🤖 AI Summary
This work addresses key challenges in AI-native 6G networks—namely, scarce labeled data, multi-source heterogeneity, partial observability, and non-stationary channels—by proposing a self-supervised pretraining approach based on the Joint-Embedding Predictive Architecture (JEPA). The method learns a universal predictive representation layer applicable across 6G RAN, O-RAN, and core networks by predicting masked representations of channel states, beam measurements, KPIs, topology, and sensing data in a latent space. To enhance robustness and label efficiency under distribution shifts, future beam energy is incorporated as an auxiliary prediction target. Evaluated on beam management tasks, the proposed framework demonstrates superior cross-domain sample efficiency and generalization compared to supervised learning, offering a scalable foundation for intelligent 6G infrastructure.
📝 Abstract
Sixth-generation (6G) networks are moving toward AI-native operation, where learning modules are embedded across the radio access network (RAN), edge, and core. This transition requires learning from limited labels, heterogeneous wireless and network data, partial observations, non-stationary propagation, and latency-constrained control loops. Joint-embedding predictive architecture (JEPA) is a promising self-supervised paradigm for this setting because it predicts missing or future representations in latent space instead of reconstructing raw measurements or using contrastive negative samples. This article presents a wireless-oriented tutorial on JEPA for 6G intelligence. We define the JEPA training mechanism, describe how CSI, beam measurements, KPIs, topology graphs, and sensing observations can be tokenized and masked, and position the learned encoder as a predictive representation layer for RAN, O-RAN, edge, and core functions, with task-specific heads or controllers producing final decisions.

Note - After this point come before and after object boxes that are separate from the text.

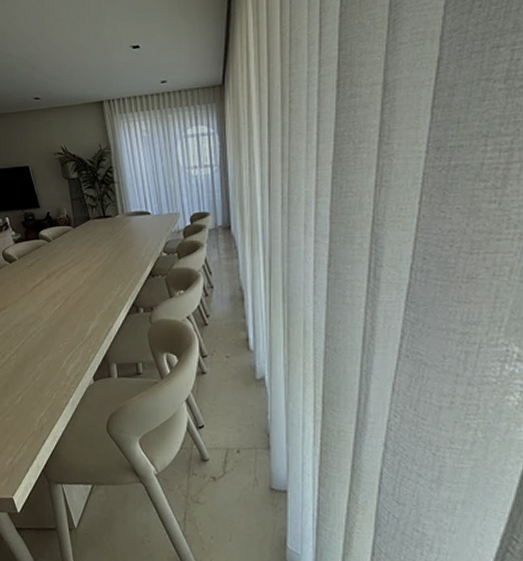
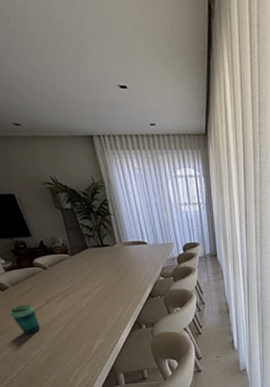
cup: none [15,277,40,310] -> present [10,304,41,334]

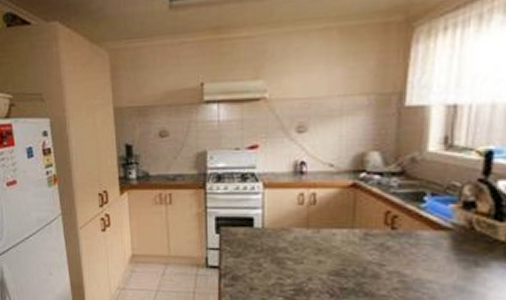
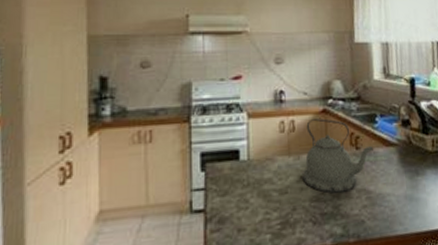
kettle: none [321,193,415,271] -> present [302,119,373,194]

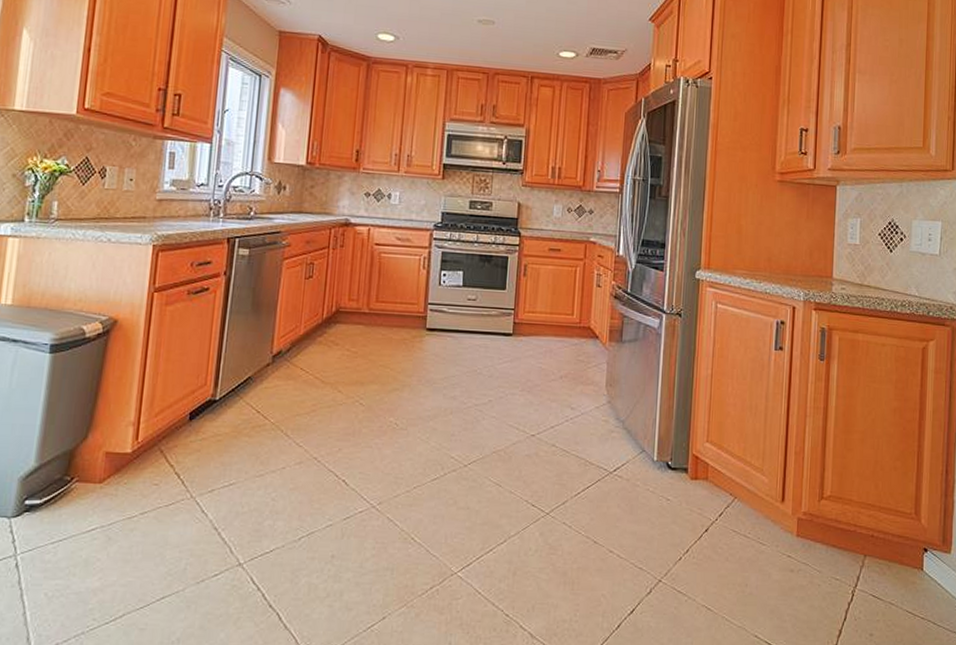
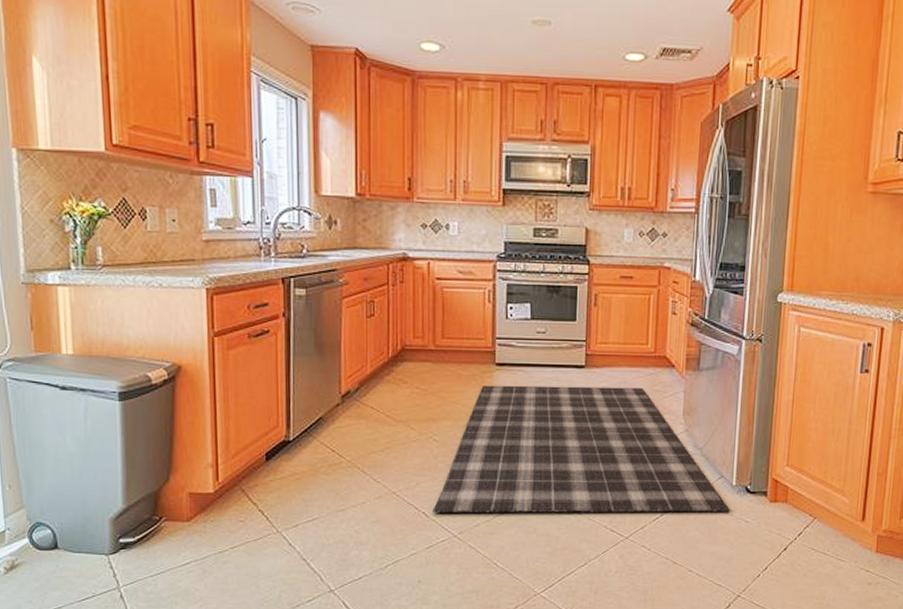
rug: none [353,349,651,488] -> present [433,385,730,513]

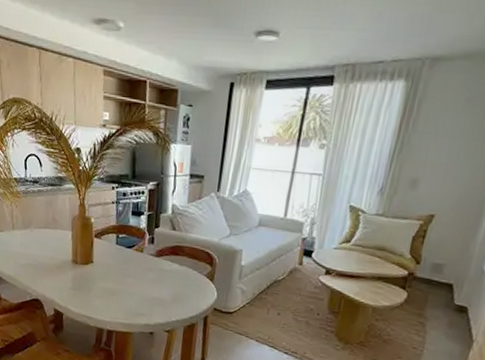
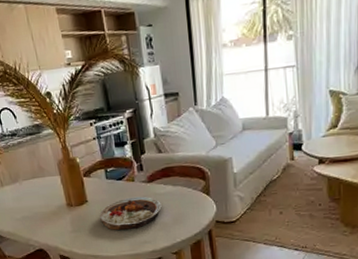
plate: none [102,267,165,299] -> present [99,196,162,230]

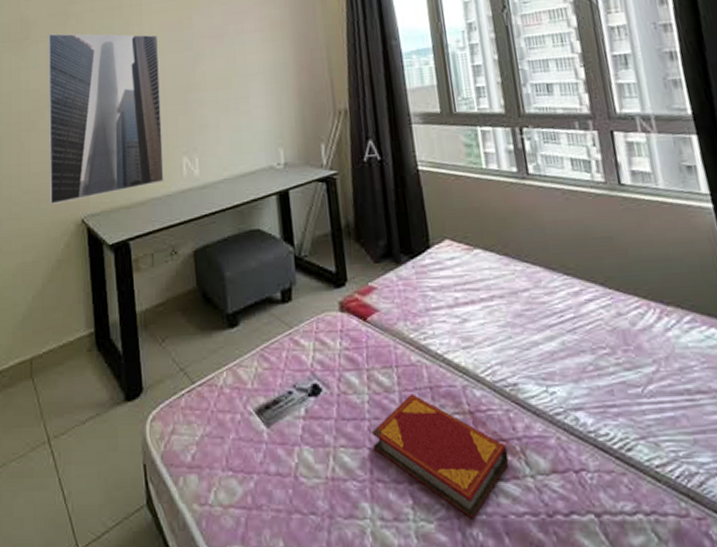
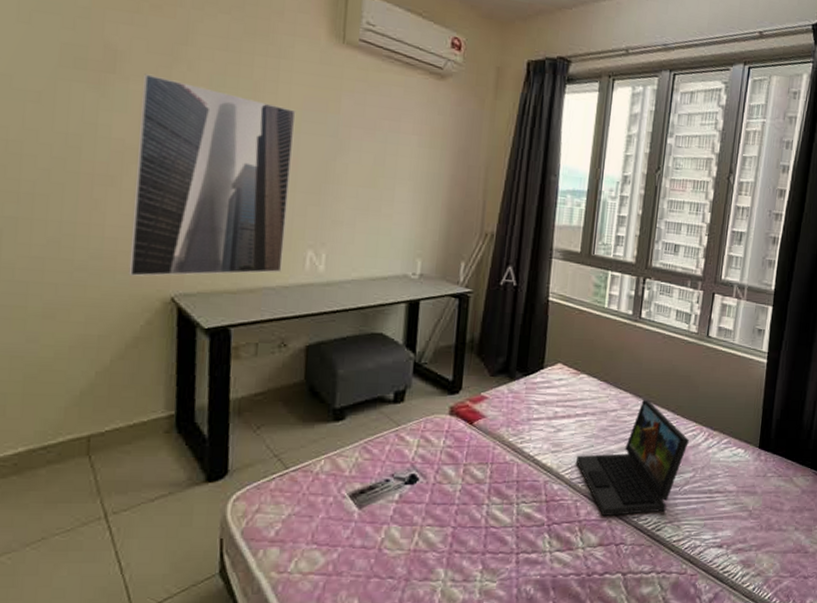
hardback book: present [371,393,509,520] -> none [456,485,569,579]
laptop: none [493,272,636,432] -> present [575,399,689,517]

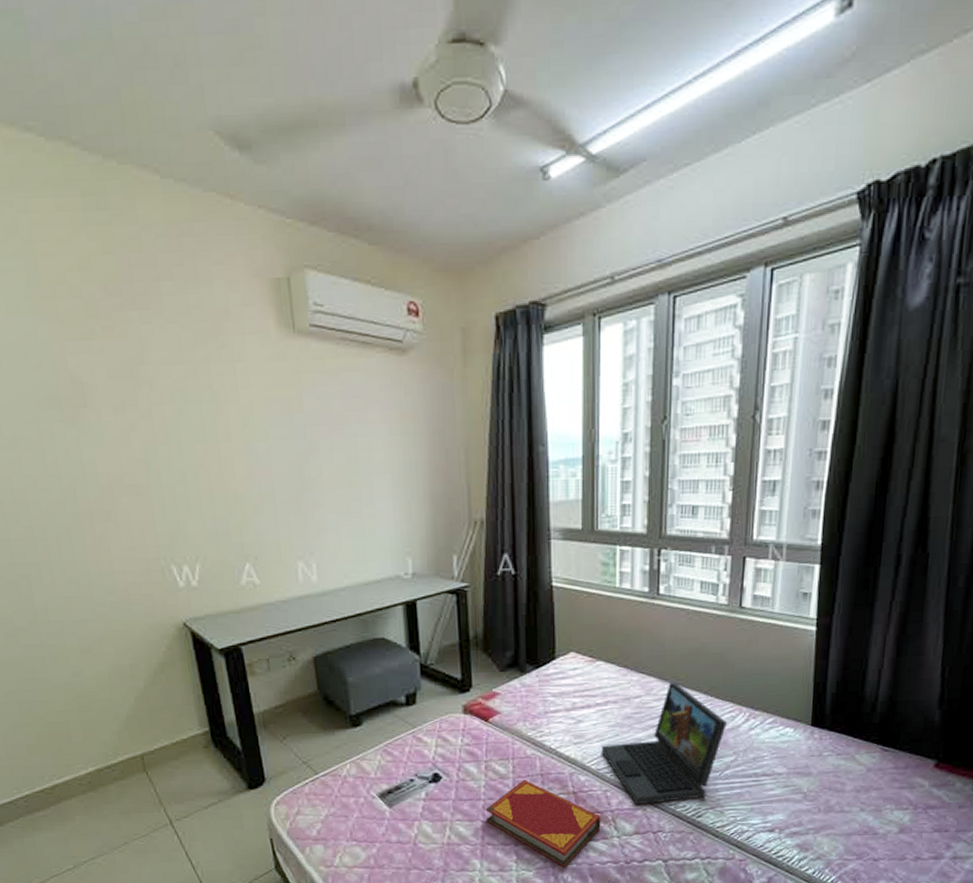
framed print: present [128,73,296,277] -> none [112,402,277,607]
hardback book: none [456,485,569,579] -> present [485,779,601,868]

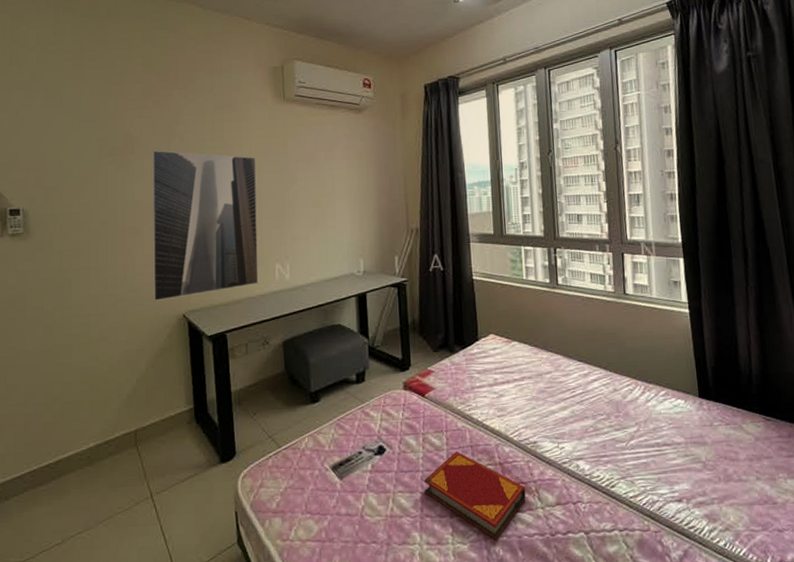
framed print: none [112,402,277,607] -> present [151,150,259,302]
laptop: present [601,682,727,806] -> none [521,359,626,476]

Then we present an illustrative, beam-management case study suggesting that a wireless-aware target, specifically an auxiliary future beam-energy target during self-supervised pretraining, can improve label efficiency and robustness across shifted deployment conditions relative to a supervised source domain. Finally, we outline open challenges in multi-timescale prediction, action-conditioned modeling, distributed training, trustworthiness, efficient deployment, benchmarking, and standardization.